Im Vergleich zur ersten Kundgebung eine Woche zuvor kamen gestern schon fast dreimal so viele Menschen, um für das vereinte Europa einzustehen. Nächsten Sonntag geht es weiter. Foto: hen
Von Stefan Meyer
Heidelberg. Wenn am 15. März die Niederländer und am 23. April die Franzosen zur Wahlurne schreiten, droht der Europäischen Union nach dem "Brexit" das nächste Desaster. Mit Geert Wilders und Marine Le Pen führen zwei Nationalisten die Umfragen an, sowohl der "Nexit" als auch der "Fraxit" werden immer realistischer. Weit über 200 Heidelberger beschlossen, gestern ein Zeichen gegen diese Tendenzen zu setzen. Als Teil der Initiative "Pulse of Europe" versammelten sie sich auf dem Marktplatz und warben Hand in Hand für ein vereintes Europa.
Ihren Ursprung nahm die Bewegung im November in Frankfurt. Der Initiator, Rechtsanwalt Daniel Röder, versteht die überparteiliche und überkonfessionelle Initiative als "Reanimationsmaschine des europäischen Geistes", die die EU nicht verklären möchte und zu Reformen mahnt. Vor allem vertritt die Bewegung jedoch die Überzeugung, dass eine Rückkehr in den Nationalismus keine Lösung darstellt und das einmalige Friedensprojekt Europa auf keinen Fall scheitern darf. Mindestens bis zu den niederländischen Wahlen will sie dafür jeden Sonntag auf die Straße gehen.
Dass diese bundesweite Bewegung nun auch nach Heidelberg überschwappte, ist einer Gruppe von Studenten zu verdanken. Bei einem gemeinsamen Skiurlaub stießen sie in Freiburg zufällig auf "Pulse of Europe" und fuhren wenig später zu einer Kundgebung nach Karlsruhe. "Wir haben es uns dort angeguckt und dachten: Okay, das müssen wir irgendwie nach Heidelberg bekommen", verriet Thilo Hatscher. Der angehende Konferenzdolmetscher schwärmte von Europa als einem Ort, an dem sich Menschen unterschiedlichster Hintergründe friedlich begegnen und austauschen können. Doch diese Geisteshaltung sei europaweit auf dem Rückzug. "Das kann schwere Konsequenzen haben, sodass diese 72 Jahre Frieden, die wir jetzt zum Glück haben, zu Ende gehen", befürchtet der 25-Jährige.

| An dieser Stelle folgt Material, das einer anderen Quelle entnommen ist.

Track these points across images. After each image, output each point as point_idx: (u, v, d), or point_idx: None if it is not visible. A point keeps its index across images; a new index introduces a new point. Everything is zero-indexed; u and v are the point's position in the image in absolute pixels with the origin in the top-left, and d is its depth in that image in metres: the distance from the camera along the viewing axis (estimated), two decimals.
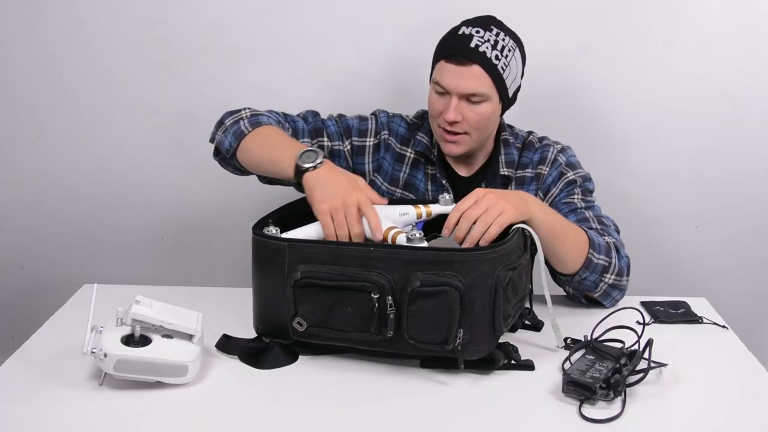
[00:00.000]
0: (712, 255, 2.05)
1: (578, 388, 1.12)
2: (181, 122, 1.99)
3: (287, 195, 1.50)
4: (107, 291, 1.26)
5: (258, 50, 1.94)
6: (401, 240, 1.22)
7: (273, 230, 1.26)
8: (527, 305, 1.36)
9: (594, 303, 1.47)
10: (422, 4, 1.89)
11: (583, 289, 1.44)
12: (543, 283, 1.29)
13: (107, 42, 1.93)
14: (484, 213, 1.24)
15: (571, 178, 1.55)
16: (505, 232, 1.24)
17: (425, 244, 1.21)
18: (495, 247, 1.17)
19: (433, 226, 1.35)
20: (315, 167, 1.30)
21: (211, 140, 1.52)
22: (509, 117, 1.66)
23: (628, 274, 1.46)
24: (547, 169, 1.57)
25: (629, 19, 1.89)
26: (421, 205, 1.37)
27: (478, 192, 1.28)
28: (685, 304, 1.49)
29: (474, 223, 1.24)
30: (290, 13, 1.91)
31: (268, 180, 1.53)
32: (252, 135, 1.44)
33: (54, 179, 2.04)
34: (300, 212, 1.46)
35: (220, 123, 1.50)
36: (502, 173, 1.57)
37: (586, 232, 1.42)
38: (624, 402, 1.11)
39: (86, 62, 1.95)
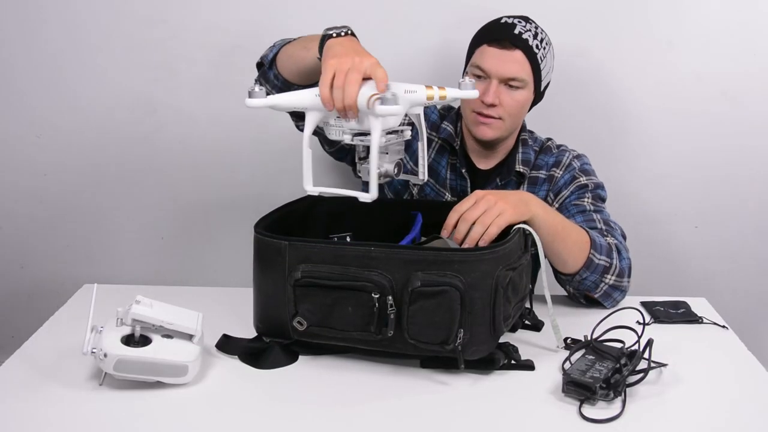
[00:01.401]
0: (712, 255, 2.05)
1: (578, 388, 1.12)
2: (181, 122, 1.99)
3: (287, 195, 1.50)
4: (107, 291, 1.26)
5: (258, 50, 1.93)
6: (376, 104, 1.12)
7: (257, 89, 1.19)
8: (527, 305, 1.36)
9: (594, 303, 1.47)
10: (423, 6, 1.89)
11: (584, 289, 1.44)
12: (543, 283, 1.29)
13: (107, 42, 1.93)
14: (482, 214, 1.24)
15: (583, 182, 1.57)
16: (507, 232, 1.24)
17: (400, 106, 1.12)
18: (495, 247, 1.17)
19: (433, 228, 1.35)
20: (339, 35, 1.23)
21: (258, 62, 1.48)
22: None
23: (629, 276, 1.46)
24: (561, 172, 1.59)
25: (629, 19, 1.89)
26: (435, 87, 1.19)
27: (477, 193, 1.28)
28: (685, 304, 1.49)
29: (473, 224, 1.24)
30: (290, 13, 1.91)
31: (297, 116, 1.50)
32: (294, 41, 1.41)
33: (54, 179, 2.04)
34: (300, 212, 1.46)
35: (272, 45, 1.47)
36: (517, 170, 1.60)
37: (587, 232, 1.42)
38: (624, 402, 1.11)
39: (86, 62, 1.95)
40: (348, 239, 1.46)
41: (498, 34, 1.51)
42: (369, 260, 1.16)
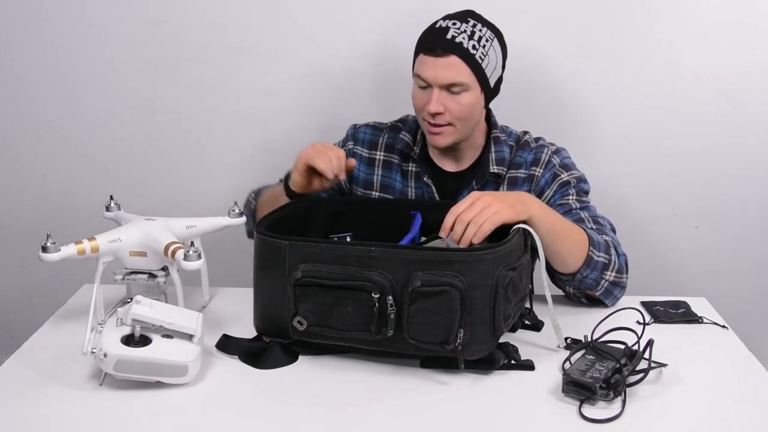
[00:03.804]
0: (712, 255, 2.05)
1: (578, 388, 1.12)
2: (181, 122, 1.99)
3: None
4: (107, 291, 1.26)
5: (258, 50, 1.94)
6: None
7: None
8: (527, 305, 1.36)
9: (595, 302, 1.47)
10: (423, 4, 1.88)
11: (585, 288, 1.44)
12: (543, 282, 1.29)
13: (107, 42, 1.93)
14: (477, 214, 1.24)
15: (565, 179, 1.55)
16: (507, 232, 1.24)
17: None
18: (495, 247, 1.17)
19: (432, 228, 1.35)
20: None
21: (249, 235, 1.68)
22: (509, 116, 1.66)
23: (627, 272, 1.46)
24: (541, 171, 1.57)
25: (629, 19, 1.89)
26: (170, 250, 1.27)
27: (474, 195, 1.28)
28: (685, 304, 1.49)
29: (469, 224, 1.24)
30: (290, 13, 1.91)
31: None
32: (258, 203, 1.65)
33: (54, 179, 2.04)
34: (300, 212, 1.46)
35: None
36: (492, 171, 1.57)
37: (585, 229, 1.42)
38: (624, 402, 1.11)
39: (86, 62, 1.95)
40: (348, 239, 1.46)
41: (431, 41, 1.49)
42: (369, 260, 1.16)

In Heidelberg hat die proeuropäische Bewegung augenscheinlich einen Nerv getroffen: Nachdem sich bei der ersten Kundgebung am 12. Februar noch deutlich unter 100 Menschen versammelt hatten, hat sich die Anzahl eine Woche später bereits fast verdreifacht. Ob ausländischer Student oder alteingesessener Rentner, ob etablierter Parteipolitiker oder junge Aktivistin: Es waren die unterschiedlichsten Menschen, die am offenen Mikrofon ihre Stimme erhoben und zum Klang der Europahymne eine große Menschenkette um den Marktplatz bildeten.
Mit Annemieke Drummen und ihrem Freund waren auch zwei Niederländer dabei. "Ich finde es sehr wichtig, dass wir die europäische Freundschaft und Zusammenarbeit haben. Das möchte ich unterstützen", betonte die Altphilologin, die seit sieben Jahren in Deutschland lebt. Die aktuellen Umfragewerte in ihrem Heimatland überraschten sie nicht: "Viele Menschen sind unzufrieden. Sie lesen und hören in den Medien, dass es vielleicht etwas mit Europa zu tun haben könnte."
Thilo Hatscher rechnet zwar mit einem Kopf-an-Kopf-Rennen in den Niederlanden, gab sich aber optimistisch: "Ich glaube schon, dass es möglich ist, sich Gehör zu verschaffen, die proeuropäische Mehrheit zu mobilisieren und die Wahlen positiv zu beeinflussen - nicht nur in den Niederlanden, sondern auch in Frankreich und in Deutschland."
Info: "Pulse of Europe" versammelt sich jeden Sonntag von 14 bis 15 Uhr. Am 26. Februar weicht man einmalig vom Markt- auf den Universitätsplatz aus.